С его мёрзлым асфальтом, истериками, фестивалями равнодушья
в вагонах метро – еду, сижу и сплю -
с дымным запахом тамбуров в которых одно удушье.
Соприкосновенье с чужими, жующими свою печаль,
живущими с ней как с законной своей женою…
Можно свихнуться, если продлится этот февраль.
Можно почуять чужую печаль спиною.
Что им надо? Что они силятся прочитать в лице-
моём, опущенном, грустном, скрывающем своё горе,
видящем только февраль, мечтающем о конце
февраля, знающем, что не завтра, совсем не вскоре?!!
Дом мёртв увы! Я распадаюсь в прах.
С улыбкой равнодушия в зубах
я сам себе шпион. И за собою
слежу, как-будто кто-то за стеною -
но ведь не я! Поверить в очевидность
трудней всего. Глаза остыли верить.
И кран секунды в раковину льёт.
как гвозди времени, которыми прибьёт
меня к кресту привычного пространства.
Дом мёртв увы. Знакомого убранства
не видит тело, мимо проходя.
С ума уже единожды сойдя
от крепкого мыслительного пьянства,
теперь пьёшь время будто бы шутя.
Это понятно. Где смеётся мудрый
там глупый плачет над своей лохудрой -
своей судьбой и глупостью своей.
Всё в золоте. Но этого не
видно.За пошлость горько, стыдно и обидно.
Живи в себе, не поклоняйся ей!
Ну, что ж, не без явного удивления
поднятой бровью мешая кашицу
в отношеньях и не без внутреннего давления
приходится признать – связей меньше, чем кажется.
И большая часть – суть боязнь деления
у частиц, чья жизнь вдруг отдельной окажется.
И подробности тоже и так же смажутся
как на белом белое в момент беления.
Ведь душа и тело не черны, не белены
а цветны на фоне нецвета зимнего.
И чужою скукой они наделены
в этот утра час с переходом к синему
и холодному небу. Чужим стяжанием
заражённые души. Чужими тайнами.
Резким хлопаньем двери в подъезд, случайным и
ключа в замке резким дребезжанием.
Этот круглый треск, мёрзлопрорезиненый
подъезжающей тачки к подъезду новому
для неё незнакомому и хреновому
в незнакомом районе, в ненужном инее -
это всё напрягает слух. Не более.
А душа не корчится, взывая к здравому
смыслу, допуская, что очень болен он
тем, что он не знает не правого, правого…
Случилось всё. Я снова, как всегда
слона в конце тоннеля не приметил.
Весна опять. Я вновь оделся в ветер,
опять вокруг усталая вода.
Всё дождалось когда опять растает.
И март вонючий гадость выпускает
из-под октябрьских и декабрьских недр.
И тополь посреди двора как кедр
среди сибири ждёт опять июня.
Я вновь иду – забытый, грустный нюня
среди смешных, не радующих Федр.
Я виноват во всём. Вина во мне.
Я в ней. Она со мной. Я весь в вине.
И лишь вина в желудке не хватает!
И кажется внизу, на самом дне
лёд навсегда. Даже когда растает.
родники пересыхают и это вероятно
вполне и каждый способен на свободу
и каждый знает как б у д т о
как это быть свободным
но дальше приходит время
смешное обычное время
и что нам делать с ним?
(Мацуо Басё вольный перевод)
Детство прошло, а запахи детства остались.
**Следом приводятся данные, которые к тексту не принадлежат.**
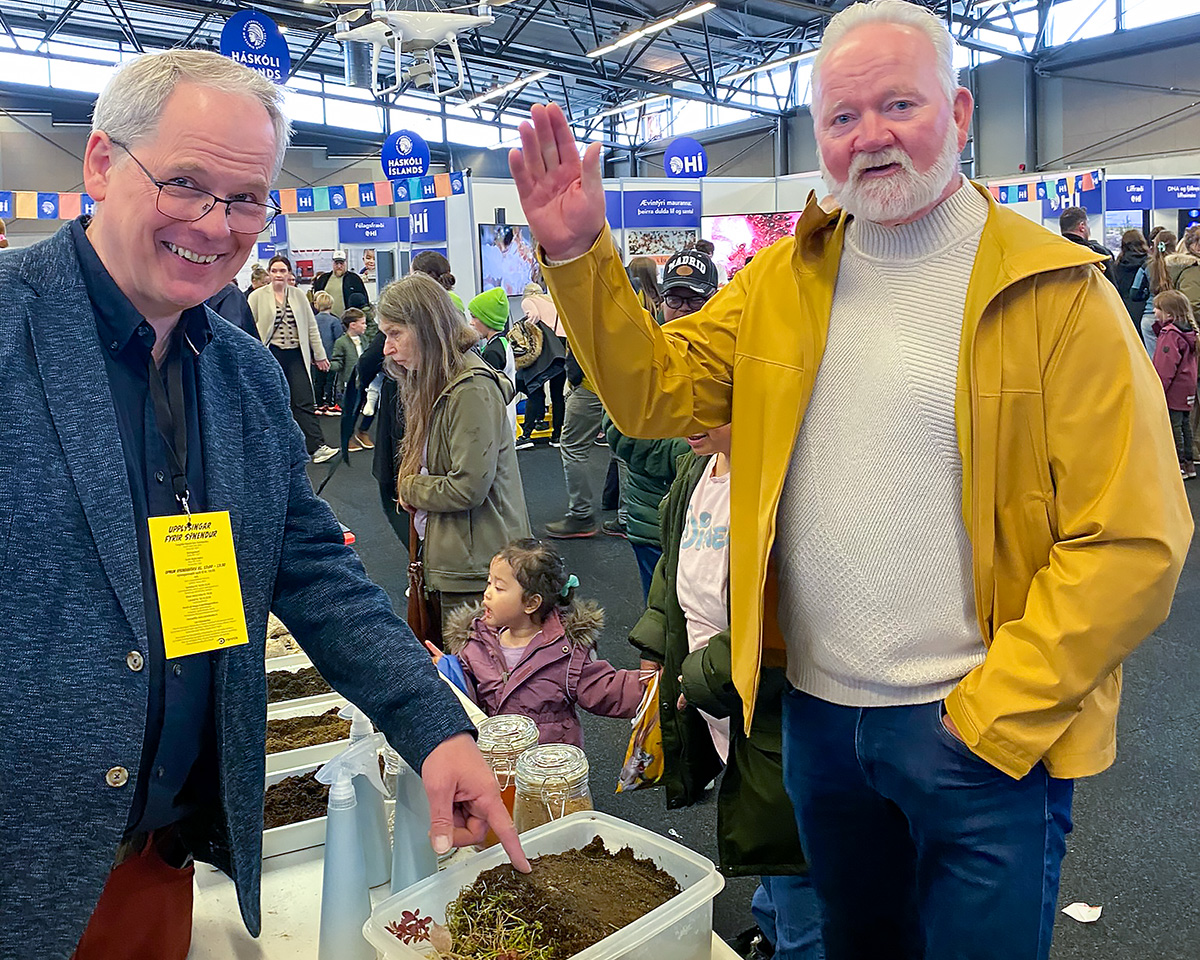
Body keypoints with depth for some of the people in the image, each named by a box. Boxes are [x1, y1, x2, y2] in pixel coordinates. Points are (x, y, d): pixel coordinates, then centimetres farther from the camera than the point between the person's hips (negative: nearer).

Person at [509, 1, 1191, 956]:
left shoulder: (1057, 292, -11)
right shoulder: (781, 281, 4)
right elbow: (655, 391, 2)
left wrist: (990, 717, -16)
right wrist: (579, 253, -10)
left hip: (987, 734, -4)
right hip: (818, 709, 5)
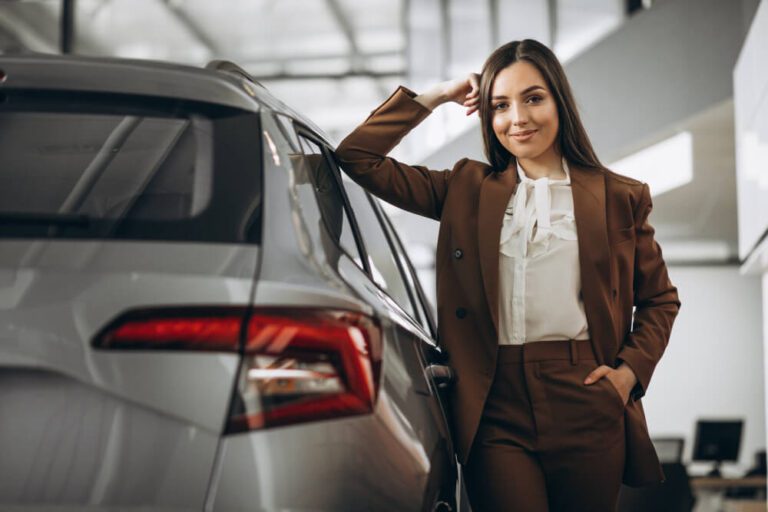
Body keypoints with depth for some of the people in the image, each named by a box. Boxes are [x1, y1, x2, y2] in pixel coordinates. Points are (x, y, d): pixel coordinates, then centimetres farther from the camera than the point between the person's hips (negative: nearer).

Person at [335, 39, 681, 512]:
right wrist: (435, 97, 7)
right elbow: (359, 158, 8)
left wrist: (631, 370, 1)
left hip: (586, 404, 0)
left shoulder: (619, 197, 7)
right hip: (496, 408, 0)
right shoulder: (468, 189, 11)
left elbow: (660, 299, 16)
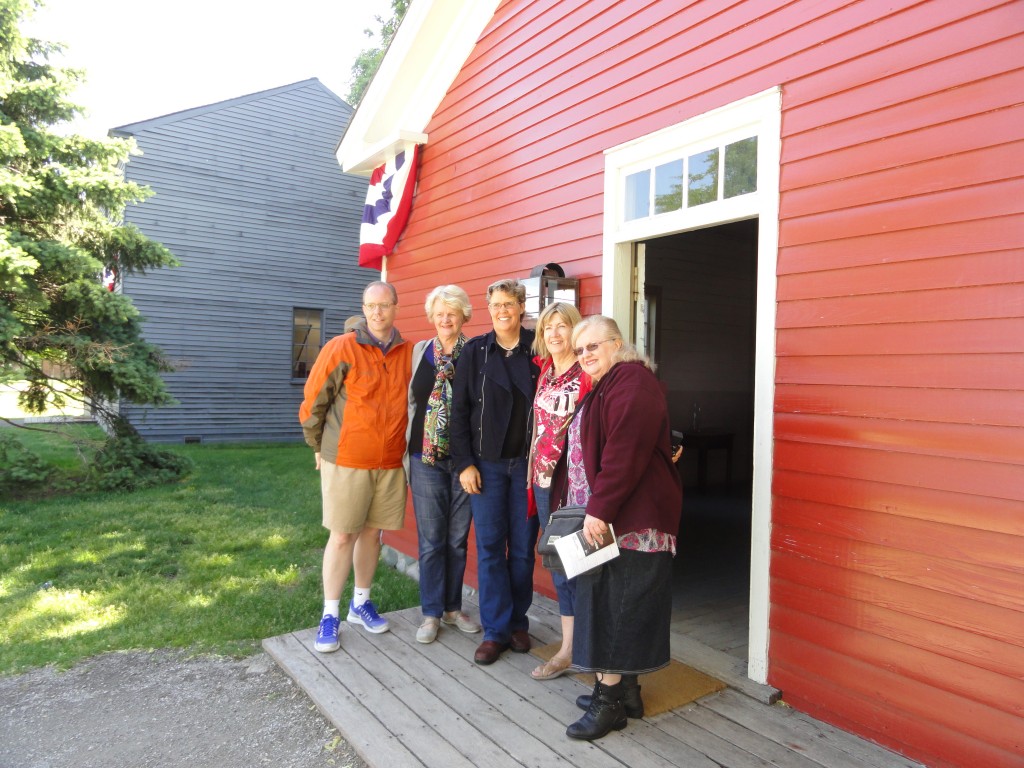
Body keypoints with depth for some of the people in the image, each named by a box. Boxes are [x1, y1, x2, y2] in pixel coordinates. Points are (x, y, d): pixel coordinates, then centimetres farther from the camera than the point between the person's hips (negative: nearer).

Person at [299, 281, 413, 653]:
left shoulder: (410, 353, 3)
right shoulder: (341, 348, -9)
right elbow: (313, 401, -3)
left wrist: (406, 448, 11)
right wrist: (319, 447, 5)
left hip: (391, 462, 4)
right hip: (347, 461, -3)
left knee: (372, 532, 14)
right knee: (342, 536, 3)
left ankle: (360, 604, 30)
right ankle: (330, 615, 16)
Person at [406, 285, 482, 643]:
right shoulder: (420, 351, 5)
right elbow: (411, 402, 8)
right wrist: (407, 452, 4)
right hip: (426, 457, 1)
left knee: (458, 539, 11)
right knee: (431, 540, 6)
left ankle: (453, 607, 28)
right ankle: (431, 613, 20)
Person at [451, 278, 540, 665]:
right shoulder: (475, 351, 2)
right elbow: (459, 410, 1)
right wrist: (464, 463, -5)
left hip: (527, 463, 0)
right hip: (486, 463, 0)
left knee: (523, 547, 8)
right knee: (490, 547, 3)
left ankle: (518, 622, 25)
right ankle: (495, 630, 14)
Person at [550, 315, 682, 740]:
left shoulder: (633, 382, -14)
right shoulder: (598, 387, 18)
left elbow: (624, 453, -24)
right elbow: (583, 451, 20)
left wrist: (599, 510, -25)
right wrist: (579, 507, 14)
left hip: (630, 518, -10)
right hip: (603, 517, 10)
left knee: (614, 605, -3)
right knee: (608, 603, 15)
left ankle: (609, 702, 9)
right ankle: (626, 690, 27)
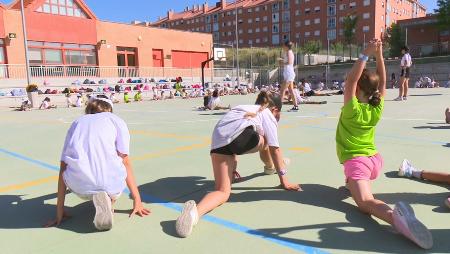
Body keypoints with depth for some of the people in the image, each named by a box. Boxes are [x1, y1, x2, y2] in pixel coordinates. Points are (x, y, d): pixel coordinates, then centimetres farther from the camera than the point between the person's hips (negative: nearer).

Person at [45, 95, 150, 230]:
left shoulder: (77, 123, 24)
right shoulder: (116, 120, 17)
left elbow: (63, 169, 21)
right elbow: (126, 162, 13)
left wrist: (59, 212, 25)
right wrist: (137, 200, 18)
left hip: (80, 188, 3)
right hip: (110, 186, -2)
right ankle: (109, 200, 2)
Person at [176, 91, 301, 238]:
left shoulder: (246, 108, 41)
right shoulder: (267, 114, 23)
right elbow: (274, 149, 15)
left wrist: (232, 167, 53)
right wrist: (283, 178, 20)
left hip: (218, 142, 5)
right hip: (242, 136, -5)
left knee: (223, 192, 0)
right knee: (264, 141, 31)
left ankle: (195, 210, -29)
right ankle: (270, 167, 57)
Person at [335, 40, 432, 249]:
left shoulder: (352, 108, -12)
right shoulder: (377, 109, 1)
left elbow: (351, 79, -19)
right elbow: (382, 82, 8)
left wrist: (366, 55, -16)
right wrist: (379, 54, 1)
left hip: (356, 161, -7)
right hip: (375, 160, 7)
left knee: (366, 202, -29)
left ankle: (394, 216, -57)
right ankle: (353, 183, 45)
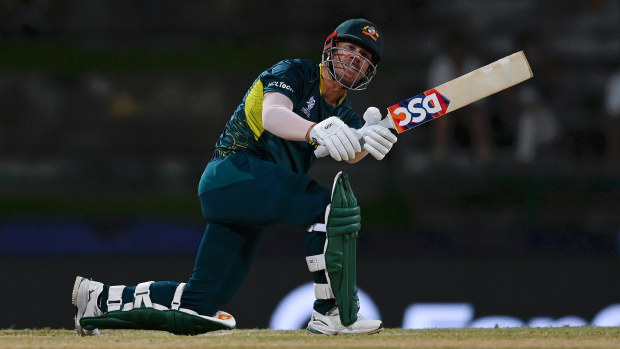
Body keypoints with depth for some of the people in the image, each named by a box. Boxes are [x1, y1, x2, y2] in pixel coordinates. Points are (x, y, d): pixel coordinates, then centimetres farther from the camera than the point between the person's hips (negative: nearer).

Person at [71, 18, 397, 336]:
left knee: (199, 307, 6)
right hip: (238, 170, -9)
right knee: (331, 202, -26)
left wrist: (366, 140, -31)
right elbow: (272, 116, -27)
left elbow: (350, 153, -6)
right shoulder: (294, 73, -5)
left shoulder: (343, 113, 16)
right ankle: (332, 314, -24)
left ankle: (99, 299, 22)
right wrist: (316, 131, -47)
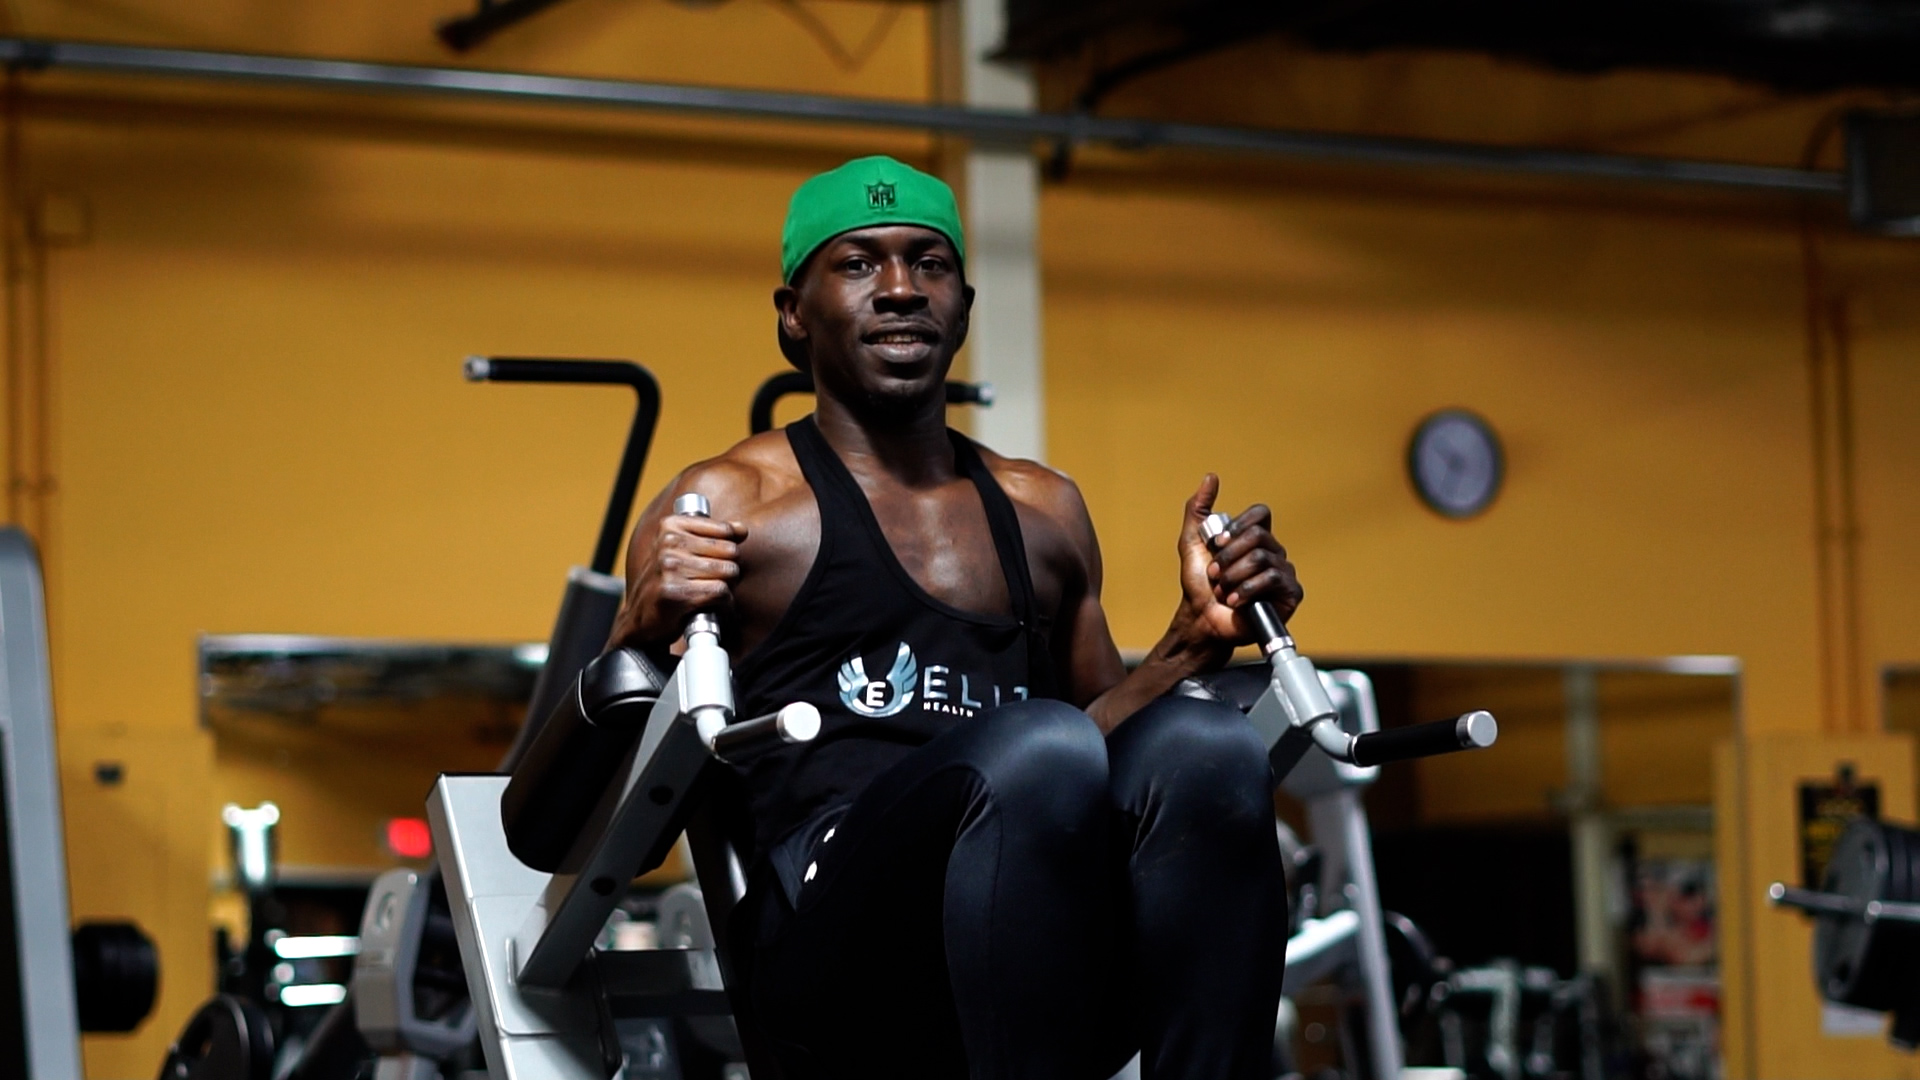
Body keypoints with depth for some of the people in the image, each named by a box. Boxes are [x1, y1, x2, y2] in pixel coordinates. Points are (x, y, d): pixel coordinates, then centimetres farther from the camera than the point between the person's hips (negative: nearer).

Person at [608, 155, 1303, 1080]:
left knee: (1206, 745, -28)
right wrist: (645, 633, -14)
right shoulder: (729, 505, 11)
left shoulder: (1044, 510, 26)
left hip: (1059, 951, 5)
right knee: (1041, 745, -35)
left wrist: (1197, 637, 15)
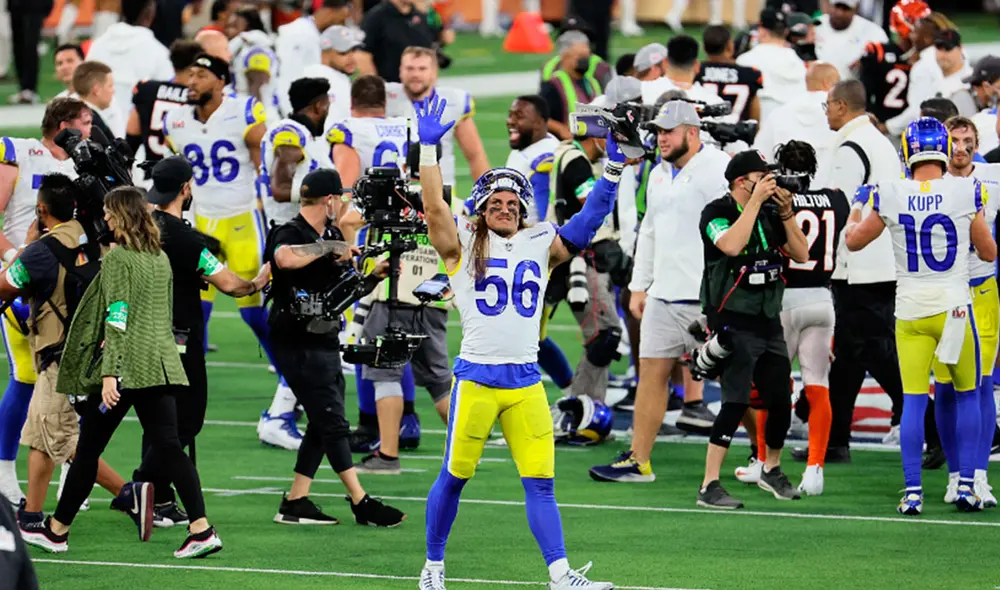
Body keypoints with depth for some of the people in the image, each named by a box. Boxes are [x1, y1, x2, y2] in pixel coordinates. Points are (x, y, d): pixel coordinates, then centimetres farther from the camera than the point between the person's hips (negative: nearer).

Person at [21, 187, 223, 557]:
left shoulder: (117, 258, -9)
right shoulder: (161, 258, 14)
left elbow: (116, 318, -16)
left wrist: (109, 372, -20)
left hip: (124, 367, -6)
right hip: (160, 366, 6)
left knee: (88, 449, 5)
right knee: (168, 447, 0)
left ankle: (57, 530, 15)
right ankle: (201, 528, -14)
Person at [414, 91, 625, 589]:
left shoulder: (540, 245, 12)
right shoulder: (462, 245, 2)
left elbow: (589, 221, 7)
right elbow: (434, 209, -12)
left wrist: (614, 165, -2)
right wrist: (428, 148, -21)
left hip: (526, 381, 3)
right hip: (476, 376, -3)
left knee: (540, 481, 0)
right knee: (455, 475, 5)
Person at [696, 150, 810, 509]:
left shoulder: (769, 215, 10)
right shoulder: (717, 213, -9)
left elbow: (801, 255, 8)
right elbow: (732, 246, -29)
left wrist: (786, 212, -3)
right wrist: (756, 201, -22)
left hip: (768, 323, 7)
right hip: (734, 324, -7)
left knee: (781, 401, 10)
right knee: (736, 403, -14)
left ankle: (771, 470, 33)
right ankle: (709, 487, -11)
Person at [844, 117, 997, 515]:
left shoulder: (890, 197, -7)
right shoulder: (965, 192, -9)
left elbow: (854, 241, 9)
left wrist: (857, 207, 28)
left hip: (911, 309, 1)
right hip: (954, 304, -1)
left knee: (913, 400, 5)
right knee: (966, 394, 14)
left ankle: (913, 492, 1)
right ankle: (965, 486, 11)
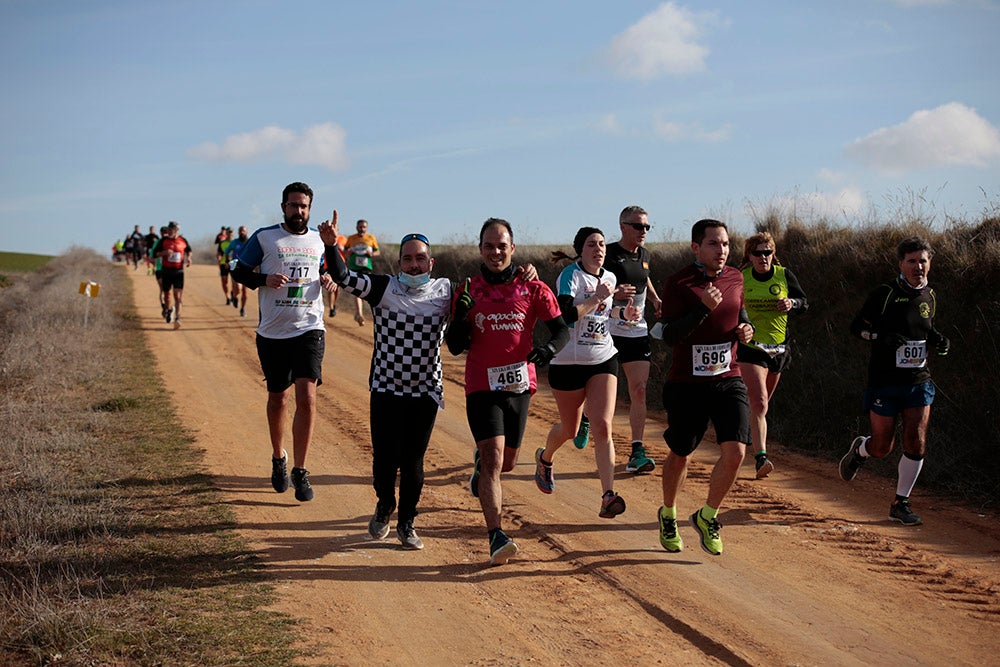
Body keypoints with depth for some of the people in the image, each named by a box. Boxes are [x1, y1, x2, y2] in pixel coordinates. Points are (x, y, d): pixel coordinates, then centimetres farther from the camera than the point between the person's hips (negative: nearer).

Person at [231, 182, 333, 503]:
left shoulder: (320, 239, 9)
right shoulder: (264, 237, 0)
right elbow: (239, 272, 2)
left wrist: (327, 278, 0)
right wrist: (264, 279, -17)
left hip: (309, 330, 1)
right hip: (272, 332, 0)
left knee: (306, 397, -13)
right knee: (277, 398, 13)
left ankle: (300, 471, -6)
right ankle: (278, 459, 35)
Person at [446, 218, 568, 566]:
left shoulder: (532, 287, 1)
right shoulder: (468, 291, 3)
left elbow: (561, 329, 0)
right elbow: (455, 347, 3)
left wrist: (549, 348, -22)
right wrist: (460, 317, -16)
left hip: (519, 384, 2)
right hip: (482, 387, -2)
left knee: (506, 462, 17)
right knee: (493, 460, -17)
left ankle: (480, 462, 54)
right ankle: (496, 537, -20)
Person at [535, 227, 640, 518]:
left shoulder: (609, 277, 7)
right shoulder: (571, 275, -13)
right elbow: (564, 316, -27)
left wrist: (623, 313, 8)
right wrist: (595, 299, -28)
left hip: (603, 361, 4)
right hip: (568, 361, -4)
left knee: (603, 428, -12)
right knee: (569, 429, 12)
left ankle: (608, 495, -18)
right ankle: (544, 458, 46)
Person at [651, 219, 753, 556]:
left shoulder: (735, 277, 6)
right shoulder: (678, 284, -11)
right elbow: (669, 335, -18)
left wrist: (746, 327, 3)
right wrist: (703, 308, -29)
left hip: (728, 380, 3)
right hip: (687, 385, -3)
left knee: (735, 452, -13)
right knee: (679, 455, 11)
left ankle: (707, 517, 10)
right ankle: (668, 515, 39)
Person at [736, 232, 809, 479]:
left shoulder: (784, 275, 0)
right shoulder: (740, 278, -3)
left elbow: (804, 303, 7)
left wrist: (792, 303, -13)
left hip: (779, 347, 3)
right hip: (750, 347, -3)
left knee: (762, 403, 18)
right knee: (759, 403, -18)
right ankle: (760, 457, -24)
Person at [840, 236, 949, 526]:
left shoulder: (930, 297, 7)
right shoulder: (884, 294, -9)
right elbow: (857, 326, -4)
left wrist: (939, 341, 1)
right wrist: (881, 337, -22)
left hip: (918, 382, 4)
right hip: (884, 381, -4)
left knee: (916, 444, -7)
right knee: (882, 448, 2)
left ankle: (901, 504, 9)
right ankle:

Солнце опять слегка припекает затылок.
Там, за столом, где мы с памятью как-то расстались
память сидит, как коллекция винных бутылок,
ныне пустых. Пересохли последние лета.
Высохли дни. Этикетки событий поблекли.
Стало легко. И неторопливо. И это
слабо тревожит хорошим вопросом -"на век ли?"